Arbeitsauftrag A »
Kopieren Sie aus dem Text über den Trześniowskie-See wortgetreu die Passage zwischen „Der Trześniowskie-See ist in“ und „der Aal gehört.“, beide Stellen eingeschlossen.
Arbeitsauftrag B »
Welche Tiefe gibt der Text über den Trześniowskie-See für den See an?

***** Bereitgestellter Auszug *****

Der Trześniowskie-See ist in vieler Hinsicht besonders. Es ist der tiefste See des Mitteloderbruchs mit einer Tiefe von 58,8 m und nimmt damit den zehnten Platz im gesamtpolnischen Vergleich ein. Zudem liegt der See auf dem Boden eines engen und tiefen Gletschers aus der letzten Eiszeit. Über dessen Wasseroberfläche liegt wiederum die höchste Erhebung der ganzen Region der Berg Bukowiec mit 227 m über der Meeresoberfläche. Es wundert daher nicht, dass die meisten Ufer des Sees denen einer skandinavischen Fjordlandschaft ähneln. Auch die Wasserqualität überzeugt mit der I Wasserklasse was eine klare Sicht in die Tiefe des Sees ermöglicht.
Beeindruckend ist auch die Fischartenvielfallt vorn weg mit heimischen Arten zu denen unter anderem der Aal gehört.
Der Trześniowskie-See ist eines der Hauptgewässer des Naturschutzparks in dem er liegt. Dieser ist von einem wunderschönen überwiegend mi Buchen bewachsenen Wald umgeben. An seinen Ufern bestehen zwei Florareservate die besucht werden können.

***** Angezeigte Informationen *****

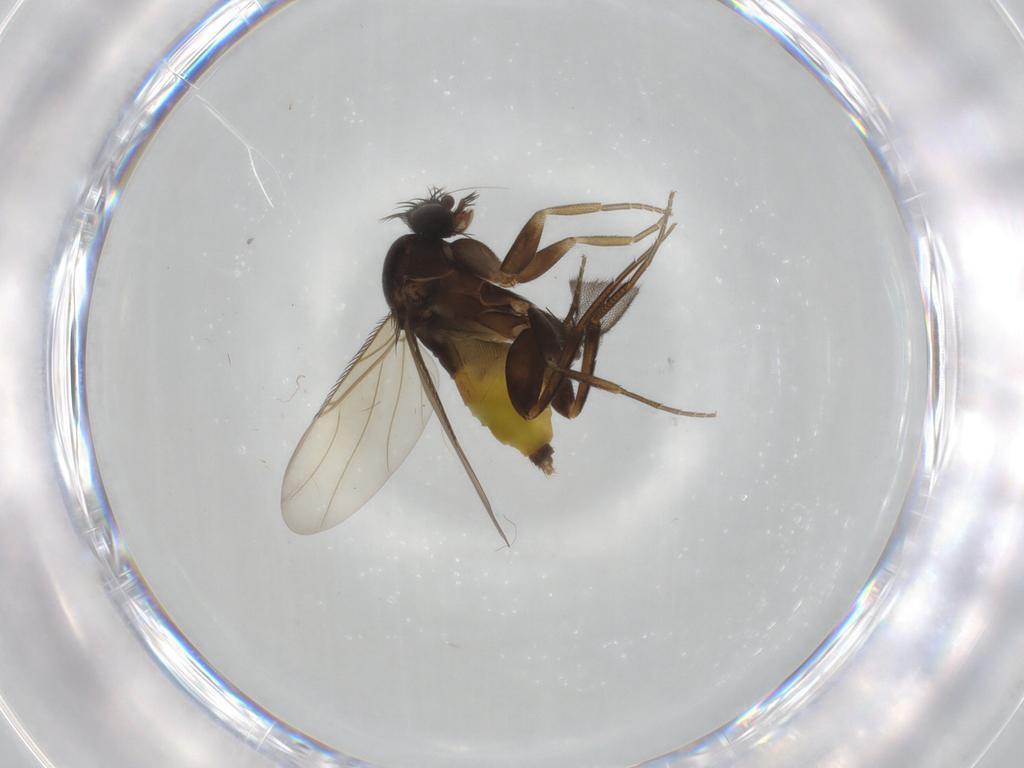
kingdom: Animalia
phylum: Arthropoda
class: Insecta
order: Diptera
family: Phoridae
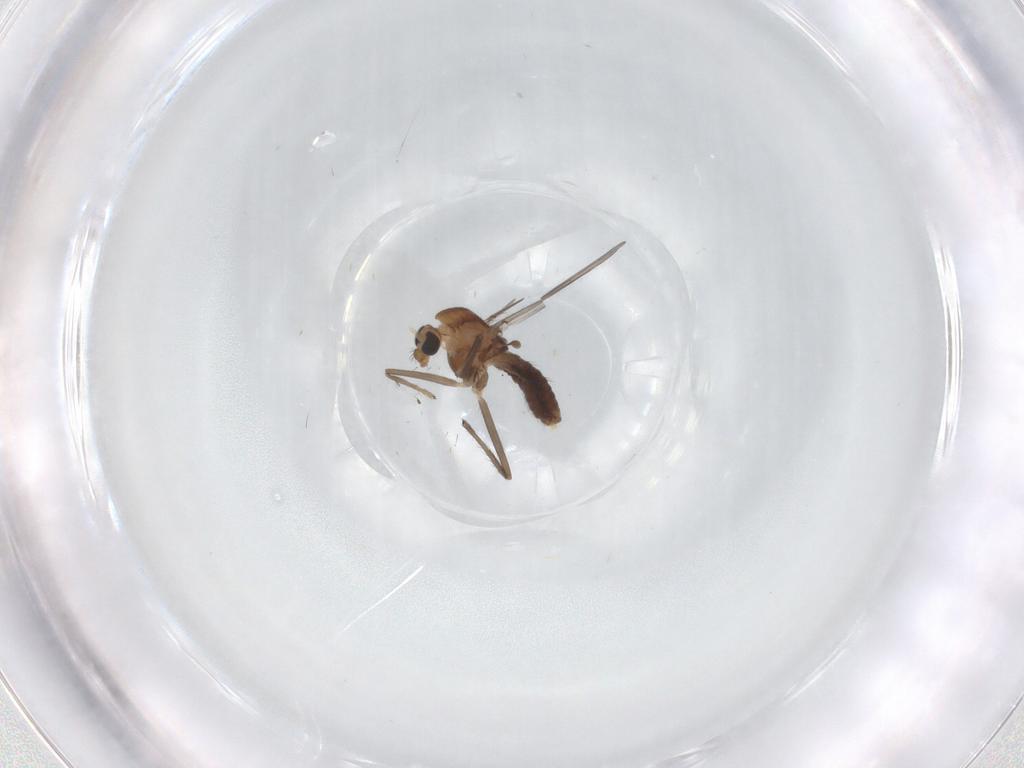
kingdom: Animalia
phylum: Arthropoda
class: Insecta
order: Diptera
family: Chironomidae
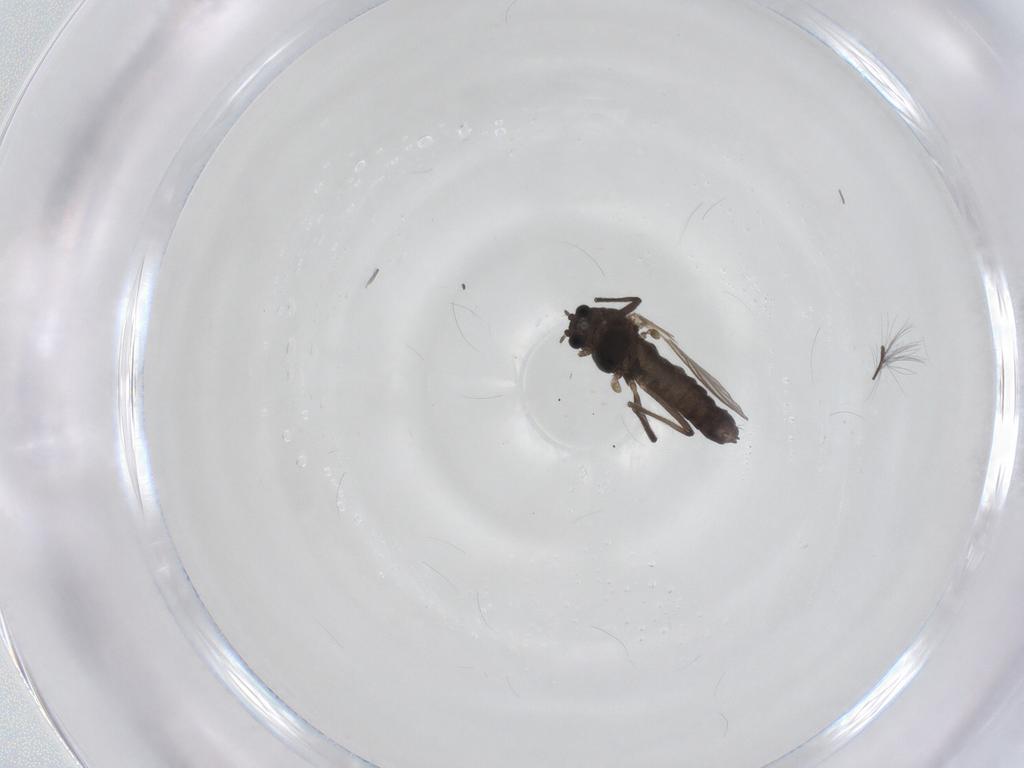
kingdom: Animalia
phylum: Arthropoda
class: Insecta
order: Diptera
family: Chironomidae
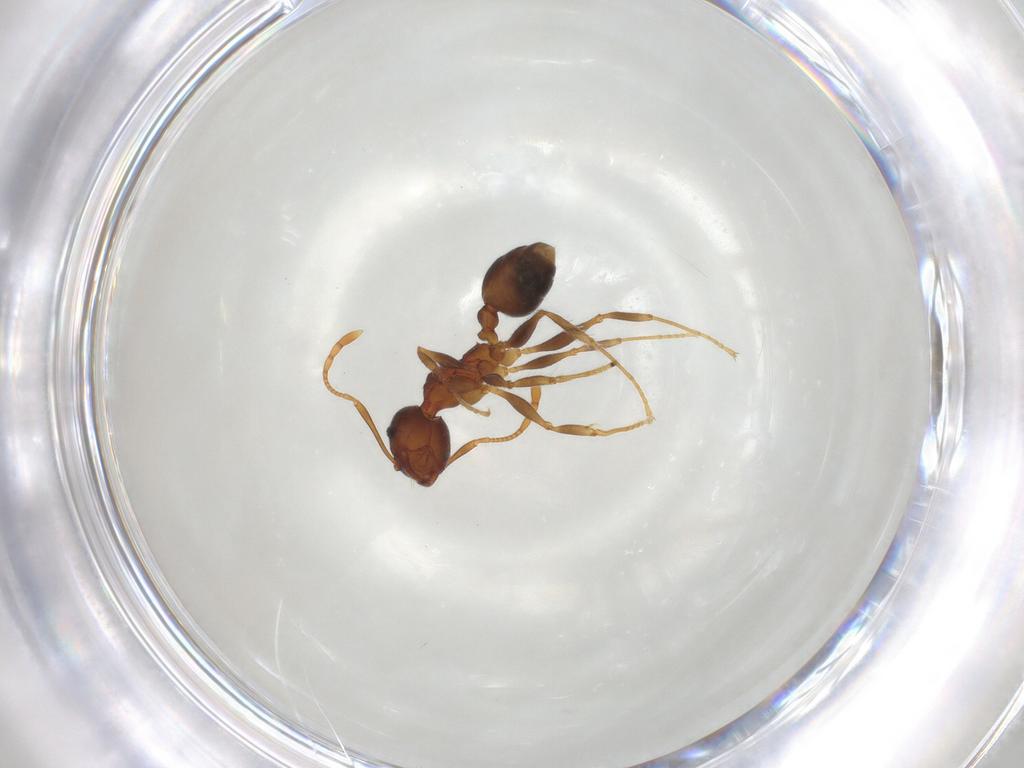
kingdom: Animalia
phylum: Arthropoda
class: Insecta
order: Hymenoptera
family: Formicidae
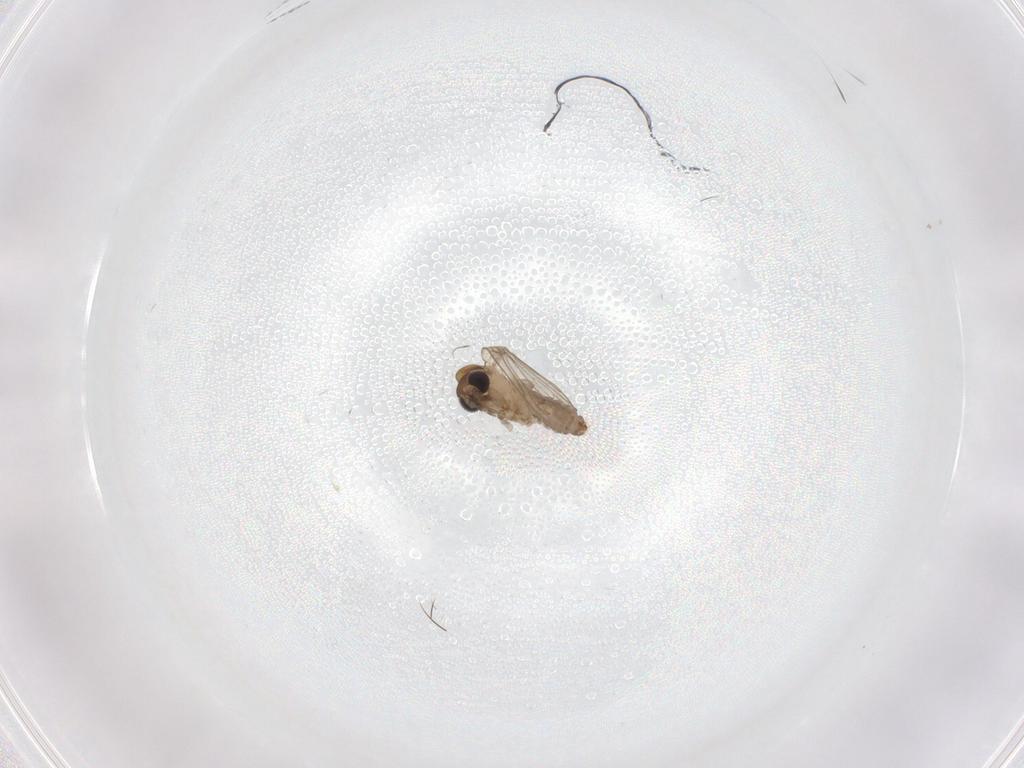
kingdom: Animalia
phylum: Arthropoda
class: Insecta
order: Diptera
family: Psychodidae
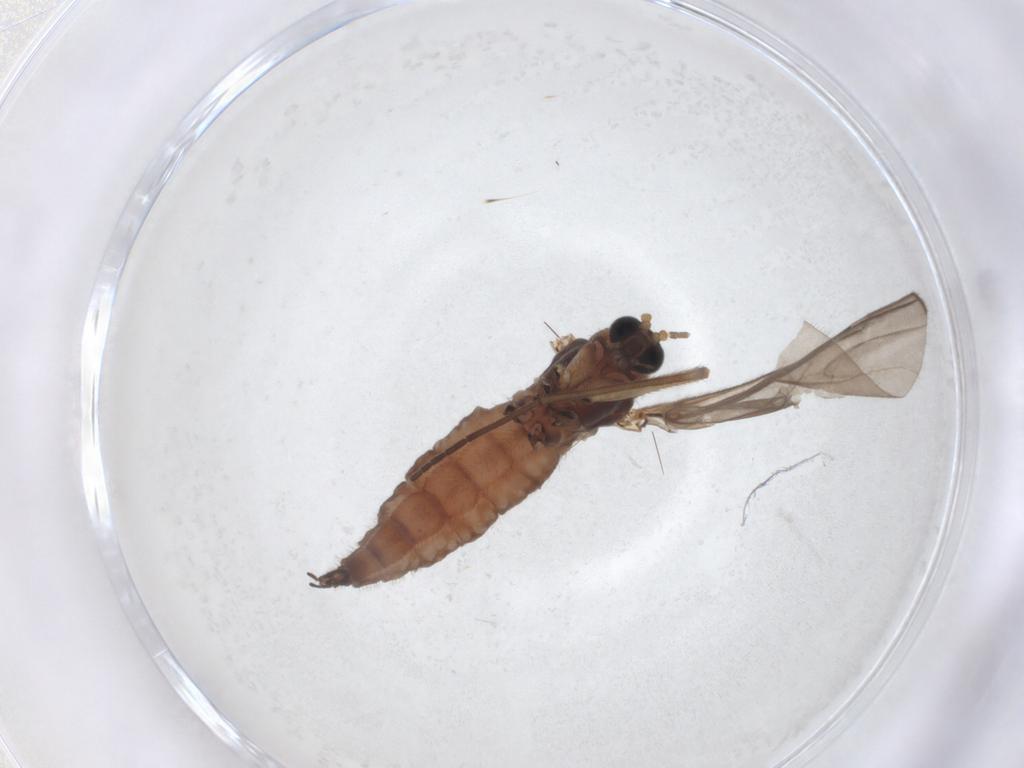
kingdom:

*****

Antwort A »
Der Trześniowskie-See ist in vieler Hinsicht besonders. Es ist der tiefste See des Mitteloderbruchs mit einer Tiefe von 58,8 m und nimmt damit den zehnten Platz im gesamtpolnischen Vergleich ein. Zudem liegt der See auf dem Boden eines engen und tiefen Gletschers aus der letzten Eiszeit. Über dessen Wasseroberfläche liegt wiederum die höchste Erhebung der ganzen Region der Berg Bukowiec mit 227 m über der Meeresoberfläche. Es wundert daher nicht, dass die meisten Ufer des Sees denen einer skandinavischen Fjordlandschaft ähneln. Auch die Wasserqualität überzeugt mit der I Wasserklasse was eine klare Sicht in die Tiefe des Sees ermöglicht.
Beeindruckend ist auch die Fischartenvielfallt vorn weg mit heimischen Arten zu denen unter anderem der Aal gehört.

Antwort B »
Der See ist 58,8 m tief.